On the surface, many of the events recorded seem mundane. But when lined up next to historical events, Himmler's snack breaks and calls to his family are repugnant. In one instance, Ofer Aderet at Haaretz reports, the diary records that Himmler ordered that new guard dogs be placed at Auschwitz that could rip people “to shreds.” Another day's entry, Martin Phillips at The Sun reports, casually mentions that Himmler flew to Poland, ate lunch in an airport hotel, then toured the SS Sonderkommando at the Majdanek concentration camp.
The Sonderkommando were units of prisoners forced to dispose of the bodies at concentration camps, as Phillips points out. Himmler was there to see a new diesel-powered gas chamber in action, but no new prisoners were scheduled to arrive that day. So he waited while guards rounded up 400 Jewish women and girls from the nearby Lublin ghetto for a demonstration. Later that night, Himmler attended a banquet held in his honor.

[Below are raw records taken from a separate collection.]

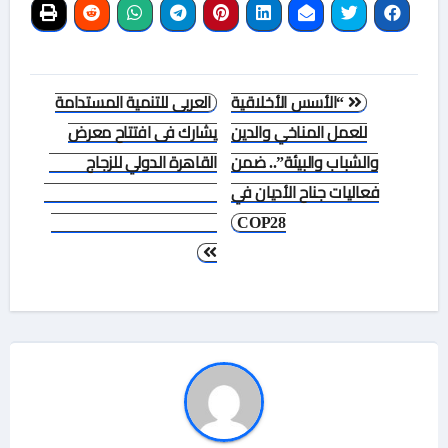
تصفّح
“الأسس الأخلاقية
العربى للتنمية المستدامة
المقالات
للعمل المناخي والدين
يشارك فى افتتاح معرض
والشباب والبيئة”.. ضمن
القاهرة الدولي للزجاج
فعاليات جناح الأديان في
COP28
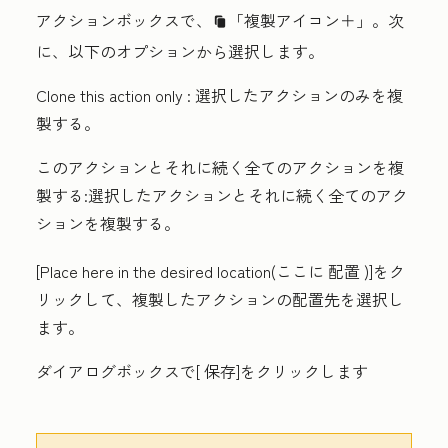
アクションボックスで、
「複製アイコン＋」
。次
duplicate
に、以下のオプションから選択します。
Clone this action only
: 選択したアクションのみを複
製する。
このアクションとそれに続く全てのアクションを複
製する:
選択したアクションとそれに続く全てのアク
ションを複製する。
[Place here in the desired location(ここに
配置
)]をク
リックして、複製したアクションの配置先を選択し
ます。
ダイアログボックスで[
保存
]をクリックします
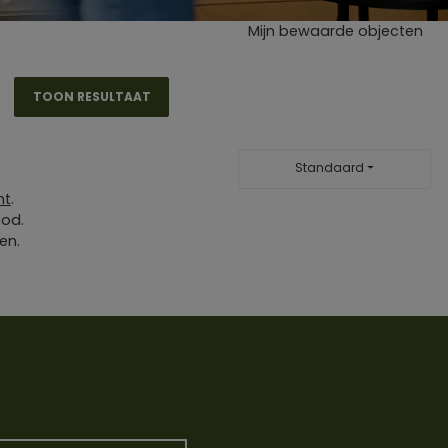
Mijn bewaarde objecten
TOON RESULTAAT
Standaard
ht
.
bod.
en.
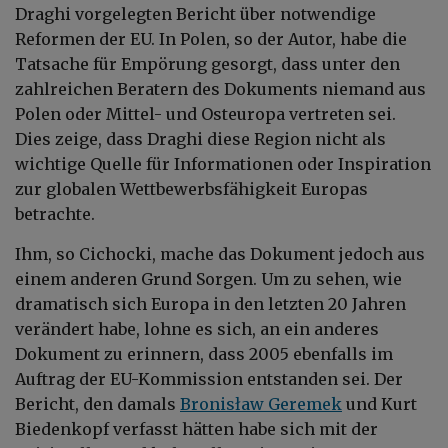
Draghi vorgelegten Bericht über notwendige
Reformen der EU. In Polen, so der Autor, habe die
Tatsache für Empörung gesorgt, dass unter den
zahlreichen Beratern des Dokuments niemand aus
Polen oder Mittel- und Osteuropa vertreten sei.
Dies zeige, dass Draghi diese Region nicht als
wichtige Quelle für Informationen oder Inspiration
zur globalen Wettbewerbsfähigkeit Europas
betrachte.
Ihm, so Cichocki, mache das Dokument jedoch aus
einem anderen Grund Sorgen. Um zu sehen, wie
dramatisch sich Europa in den letzten 20 Jahren
verändert habe, lohne es sich, an ein anderes
Dokument zu erinnern, dass 2005 ebenfalls im
Auftrag der EU-Kommission entstanden sei. Der
Bericht, den damals
Bronisław Geremek
und Kurt
Biedenkopf verfasst hätten habe sich mit der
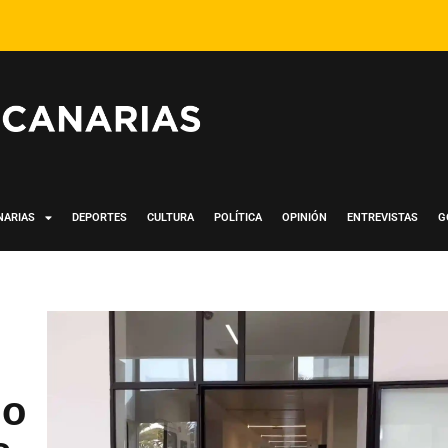
NARIAS
DEPORTES
CULTURA
POLÍTICA
OPINIÓN
ENTREVISTAS
G
io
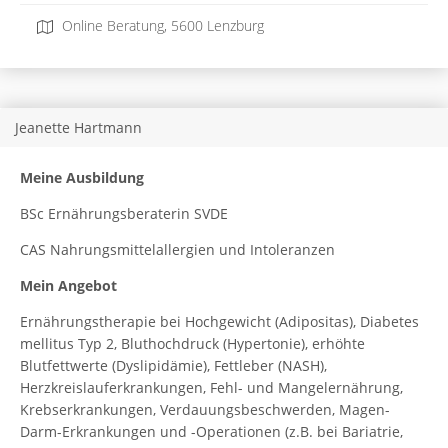
Online Beratung, 5600 Lenzburg
Jeanette Hartmann
Meine Ausbildung
BSc Ernährungsberaterin SVDE
CAS Nahrungsmittelallergien und Intoleranzen
Mein Angebot
Ernährungstherapie bei Hochgewicht (Adipositas), Diabetes
mellitus Typ 2, Bluthochdruck (Hypertonie), erhöhte
Blutfettwerte (Dyslipidämie), Fettleber (NASH),
Herzkreislauferkrankungen, Fehl- und Mangelernährung,
Krebserkrankungen, Verdauungsbeschwerden, Magen-
Darm-Erkrankungen und -Operationen (z.B. bei Bariatrie,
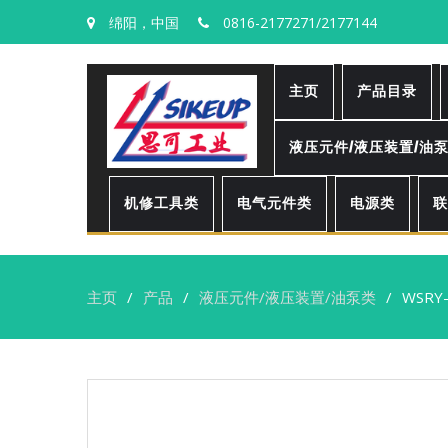
绵阳，中国
0816-2177271/2177144
主页
产品目录
液压元件/液压装置/油
机修工具类
电气元件类
电源类
联
主页
产品
液压元件/液压装置/油泵类
WSR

One page that James Rothwell at The Telegraph notes, records when Himmler was informed that some police officers in Poland were refusing to fight for their Nazi occupiers. The last entry for the day states “9-10 pm: Orders all ten officers be executed and their families sent to concentration camps before going to bed.”
For historians, the diaries are a big find. “The importance of these documents is that we get a better structural understanding of the last phase of the war,” Nikolaus Katzer, director of the German Historical Institute tells Rothwell. “It provides insight into the changing role of Himmler and insight into the SS elite and overall the entire German leadership.”
Himmler was captured by British soldiers in Berlin in May 1945. He killed himself using a secret cyanide capsule before he could be interrogated. His body was buried in an unmarked grave that has not been revealed to this day.